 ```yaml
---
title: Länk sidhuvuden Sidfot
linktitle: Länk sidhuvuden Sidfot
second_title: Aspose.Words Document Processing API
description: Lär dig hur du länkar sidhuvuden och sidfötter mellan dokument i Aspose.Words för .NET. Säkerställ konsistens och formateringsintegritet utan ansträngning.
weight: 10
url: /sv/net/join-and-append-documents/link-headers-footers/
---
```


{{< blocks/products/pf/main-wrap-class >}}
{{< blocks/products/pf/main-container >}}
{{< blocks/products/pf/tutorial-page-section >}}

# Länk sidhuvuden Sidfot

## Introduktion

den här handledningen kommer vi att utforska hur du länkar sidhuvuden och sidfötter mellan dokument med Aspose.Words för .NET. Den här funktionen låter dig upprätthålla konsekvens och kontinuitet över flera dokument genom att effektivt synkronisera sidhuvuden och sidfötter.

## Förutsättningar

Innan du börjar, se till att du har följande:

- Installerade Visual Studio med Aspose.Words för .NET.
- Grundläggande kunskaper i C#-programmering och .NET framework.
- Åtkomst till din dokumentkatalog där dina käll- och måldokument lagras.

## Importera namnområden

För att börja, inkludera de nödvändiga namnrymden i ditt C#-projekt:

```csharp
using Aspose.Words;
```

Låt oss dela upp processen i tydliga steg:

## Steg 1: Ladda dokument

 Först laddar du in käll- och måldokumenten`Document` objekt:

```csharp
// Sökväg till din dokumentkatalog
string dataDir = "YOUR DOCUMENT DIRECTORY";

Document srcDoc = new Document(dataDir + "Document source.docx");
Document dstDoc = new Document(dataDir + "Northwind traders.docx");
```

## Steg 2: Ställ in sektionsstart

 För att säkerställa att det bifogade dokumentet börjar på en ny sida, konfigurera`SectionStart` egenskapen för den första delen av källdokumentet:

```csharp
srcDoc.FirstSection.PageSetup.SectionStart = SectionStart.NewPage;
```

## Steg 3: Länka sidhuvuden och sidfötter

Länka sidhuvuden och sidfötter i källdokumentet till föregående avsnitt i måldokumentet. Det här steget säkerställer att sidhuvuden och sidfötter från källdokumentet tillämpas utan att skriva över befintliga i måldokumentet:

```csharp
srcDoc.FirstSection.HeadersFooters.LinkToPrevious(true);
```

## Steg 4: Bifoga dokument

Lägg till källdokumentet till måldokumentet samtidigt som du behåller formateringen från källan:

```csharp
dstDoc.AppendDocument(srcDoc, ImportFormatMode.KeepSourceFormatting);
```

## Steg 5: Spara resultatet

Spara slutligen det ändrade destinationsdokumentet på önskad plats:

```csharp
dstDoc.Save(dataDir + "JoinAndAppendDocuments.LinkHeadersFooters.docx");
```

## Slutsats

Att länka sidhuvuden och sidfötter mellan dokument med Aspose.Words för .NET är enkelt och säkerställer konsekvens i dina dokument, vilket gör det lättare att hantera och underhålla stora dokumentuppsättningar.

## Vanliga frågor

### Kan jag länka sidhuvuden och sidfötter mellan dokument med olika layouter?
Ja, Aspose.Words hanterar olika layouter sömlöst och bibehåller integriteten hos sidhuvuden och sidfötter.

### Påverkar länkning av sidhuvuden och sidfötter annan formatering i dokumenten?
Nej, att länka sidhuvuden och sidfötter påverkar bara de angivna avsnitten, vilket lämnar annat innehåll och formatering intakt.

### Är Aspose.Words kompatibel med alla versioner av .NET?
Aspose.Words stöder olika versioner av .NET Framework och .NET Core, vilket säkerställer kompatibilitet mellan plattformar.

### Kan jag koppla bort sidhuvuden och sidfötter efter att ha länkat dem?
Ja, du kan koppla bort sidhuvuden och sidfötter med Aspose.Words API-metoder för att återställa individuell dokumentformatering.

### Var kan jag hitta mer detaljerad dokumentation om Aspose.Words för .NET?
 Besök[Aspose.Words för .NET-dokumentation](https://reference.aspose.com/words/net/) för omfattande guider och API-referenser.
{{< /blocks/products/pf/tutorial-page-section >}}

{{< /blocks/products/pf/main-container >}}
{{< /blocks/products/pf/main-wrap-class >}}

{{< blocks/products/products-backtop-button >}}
######
> EXERCISE: Answer with a single number, the count of lines above that contain "wrap".

> SOLUTION TO THE PROBLEM: 2